Perbandingan Parameter Kasus dan Putusan Pengadilan
Berikut adalah rincian perbandingan antara fakta persidangan, batasan hukum yang berlaku, dan putusan akhir yang dikeluarkan oleh pengadilan:
| Parameter Evaluasi | Fakta Pelanggaran Pelaku | Batas / Standar Hukum |
|---|---|---|
| Kecepatan Kendaraan | 120 km/jam | Maksimal 40 - 60 km/jam (Area Kota) |
| Kadar Alkohol Darah | 0,2 gram/liter | 0,0 gram/liter (Batas Toleransi Reguler) |
| Korban Jiwa | 2 Turis Meninggal Dunia | - |
| Vonis Pengadilan | 16 Tahun Penjara | Tuntutan Jaksa: 18 Tahun Penjara |
Gelombang Reaksi Publik dan Pelajaran Keselamatan
Kasus ini mendadak menjadi sorotan nasional di Argentina mengingat latar belakang terdakwa sebagai seorang figur publik di platform media sosial TikTok. Banyak pihak menilai putusan hukuman 16 tahun penjara ini memberi sinyal tegas dari sistem peradilan Argentina bahwa status kepopuleran di media sosial tidak memberikan kebal hukum atas tindakan yang menghilangkan nyawa orang lain.

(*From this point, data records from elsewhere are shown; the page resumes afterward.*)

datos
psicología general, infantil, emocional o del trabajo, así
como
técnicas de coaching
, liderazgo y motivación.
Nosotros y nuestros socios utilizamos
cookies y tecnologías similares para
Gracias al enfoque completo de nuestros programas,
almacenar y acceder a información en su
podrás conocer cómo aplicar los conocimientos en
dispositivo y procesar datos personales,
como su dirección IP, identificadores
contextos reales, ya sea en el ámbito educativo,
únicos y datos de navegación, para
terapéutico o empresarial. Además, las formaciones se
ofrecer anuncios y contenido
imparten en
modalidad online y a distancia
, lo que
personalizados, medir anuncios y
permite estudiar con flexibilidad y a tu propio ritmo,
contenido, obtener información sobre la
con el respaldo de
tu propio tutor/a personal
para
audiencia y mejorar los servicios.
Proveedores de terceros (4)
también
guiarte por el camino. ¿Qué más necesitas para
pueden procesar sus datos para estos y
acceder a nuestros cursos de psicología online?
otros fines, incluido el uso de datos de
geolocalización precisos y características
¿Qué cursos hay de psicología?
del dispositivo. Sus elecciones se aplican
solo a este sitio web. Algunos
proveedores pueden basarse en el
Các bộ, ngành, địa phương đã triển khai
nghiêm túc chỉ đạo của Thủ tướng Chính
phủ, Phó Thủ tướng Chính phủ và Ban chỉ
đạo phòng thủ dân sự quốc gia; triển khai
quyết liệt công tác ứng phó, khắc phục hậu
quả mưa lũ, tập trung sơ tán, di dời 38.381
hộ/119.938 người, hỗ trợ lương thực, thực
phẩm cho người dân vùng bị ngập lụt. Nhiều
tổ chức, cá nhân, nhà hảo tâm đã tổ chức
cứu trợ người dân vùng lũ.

Keluarga korban menyambut vonis tersebut meskipun rasa kehilangan yang mendalam tak akan pernah tergantikan. Kasus tragedi Rosario ini kini menjadi preseden penting dalam penegakan hukum lalu lintas dan penindakan tegas terhadap kasus berkendara dalam keadaan mabuk di wilayah Amerika Selatan.